##### Source data #####

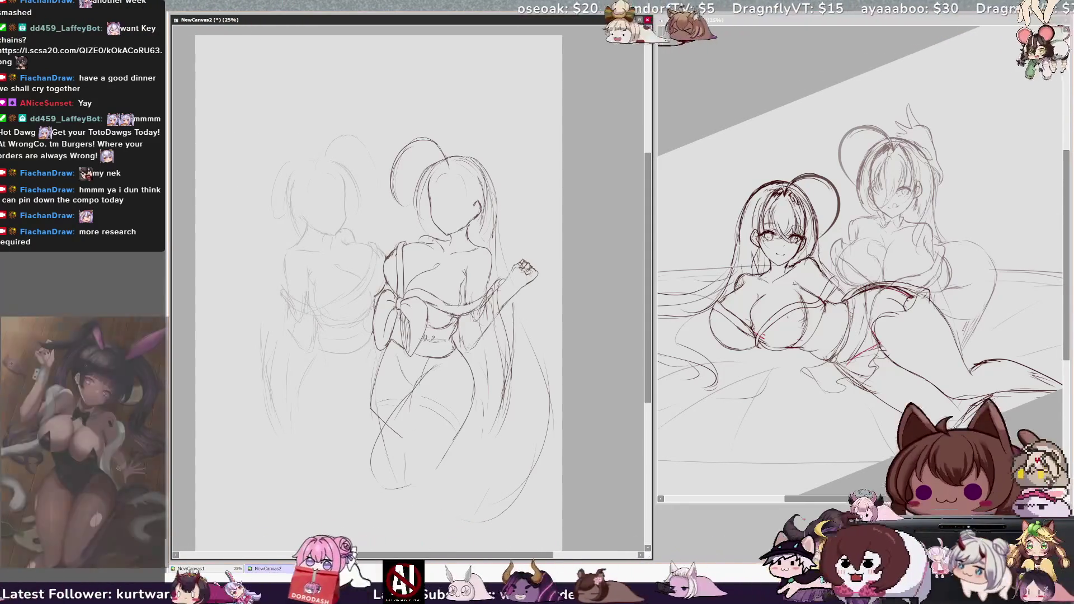
pyautogui.moveTo(414, 386)
pyautogui.mouseDown()
pyautogui.moveTo(368, 476)
pyautogui.moveTo(408, 490)
pyautogui.moveTo(413, 463)
pyautogui.mouseUp()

#####

Assignment: Determine how many lines in the records include the string "moveTo". Only that number should be given.

Reply: 4